Now to look at the data visually:

It's pretty clear the the species are different, though there is some overlap at the boundaries:

In [154]:

sns.pairplot(data=iris, hue="species")

Out[154]:

<seaborn.axisgrid.PairGrid at 0x7f913be37e48>

Looking at petal length variation across species:

In [155]:

sns.boxplot(x="species", y="petal_length", data=iris);

Now to actually write the algorithim and figure out what species the flowers in the test data set belong to.

First, a helper function to calculate the distance b/w points:

In [156]:

def distance(x, y):
    """returns distance b/w two points x and y"""
    assert len(x) == len(y)
    inner = 0
    for a, b in zip(x,y):
        inner += (a - b)**2
    return np.sqrt(inner)
    
distance((1,5),[5,5])

Out[156]:

4.0

lets look at the values of the first flower in our test data and see if we can figure out what it is by using KNN:

In [204]:

test.iloc[2]

Out[204]:

sepal_length             7
sepal_width            3.2
petal_length           4.7
petal_width            1.4
species         versicolor
knn             versicolor
Name: 50, dtype: object

In [209]:

def knn(item, data, n=3):
    """takes in an item to check and a dataset, of size 4 features each
    returns the first n closest neighbours as a tuple (loc, distance)"""
    dist = []
    for i, row in data.iterrows():
        dist.append((i, distance(row[:4], item)))
        
    nearest = sorted(dist, key=lambda x: x[1])[:n]
    species = [iris.loc[i[0]]["species"] for i in nearest]
    
    return Counter(species).most_common()[0][0]
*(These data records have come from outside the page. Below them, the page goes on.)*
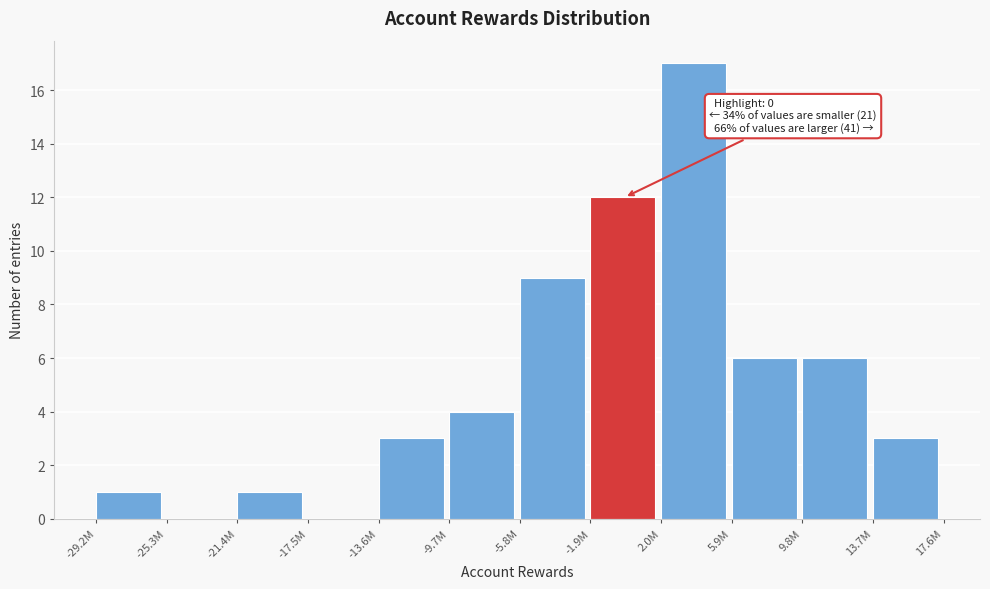

Reading right to left, extract all data points from this chart.

13.7M=3	9.8M=6	5.9M=6	2.0M=17	-1.9M=12	-5.8M=9	-9.7M=4	-13.6M=3	-17.5M=0	-21.4M=1	-25.3M=0	-29.2M=1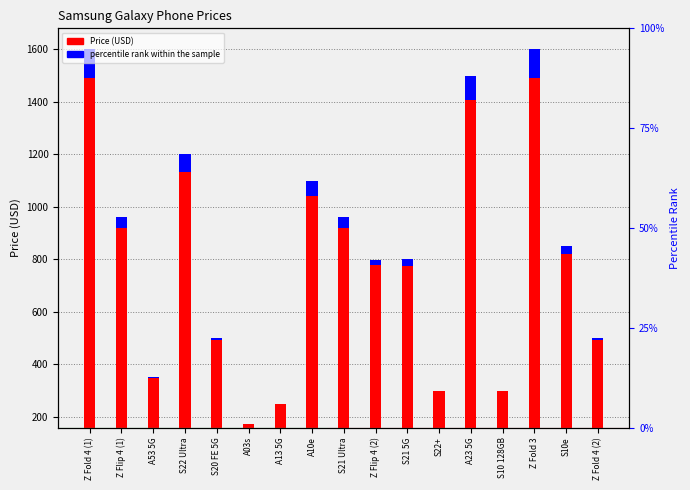

Count the number of data series in this chart.

2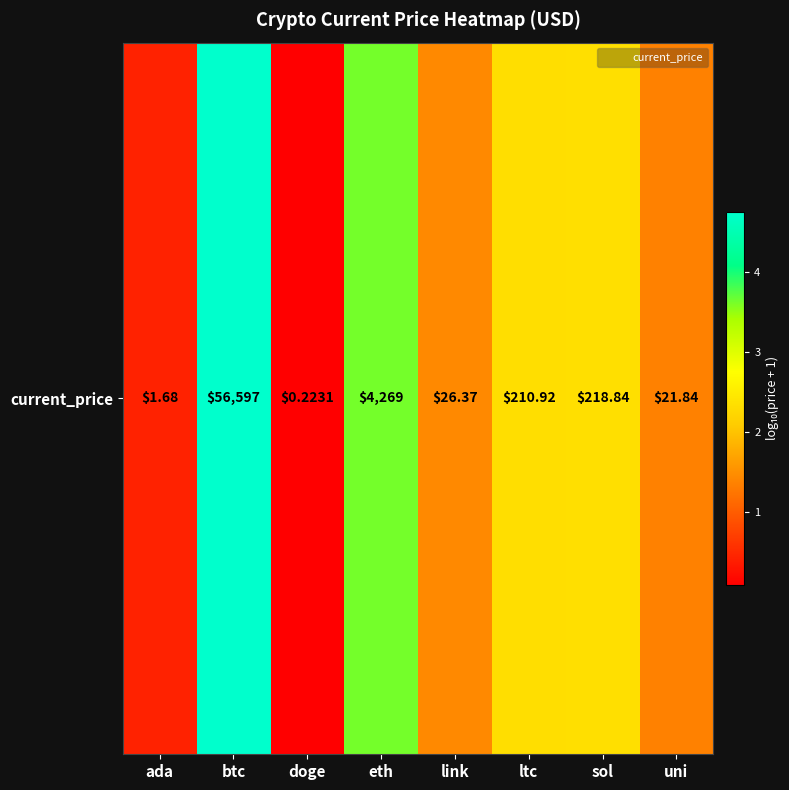

What value does the data have at eth?

3.6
knn(test.iloc[2][:4], iris)

Out[209]:

'versicolor'

In [211]:

knn_species = []
for i, row in test.iterrows():
    knn_species.append(knn(row[:4], iris))
knn_species

Out[211]:

['versicolor', 'versicolor', 'versicolor', 'virginica', 'versicolor']

In [212]:

test["knn"] = knn_species
test

Out[212]:

	sepal_length	sepal_width	petal_length	petal_width	species	knn
97	6.2	2.9	4.3	1.3	versicolor	versicolor
95	5.7	3.0	4.2	1.2	versicolor	versicolor
50	7.0	3.2	4.7	1.4	versicolor	versicolor
140	6.7	3.1	5.6	2.4	virginica	virginica
84	5.4	3.0	4.5	1.5	versicolor	versicolor

All right! our KNN algo got all the 5 test species right!

I wrote this KNN algo a bit specifically targeting the iris dataset, but it can be modified to deal with with many different data sets.

The iris dataset is very simple, but usually I would normalize the data so all the attributes get a chance to effect the rating.

In [ ]: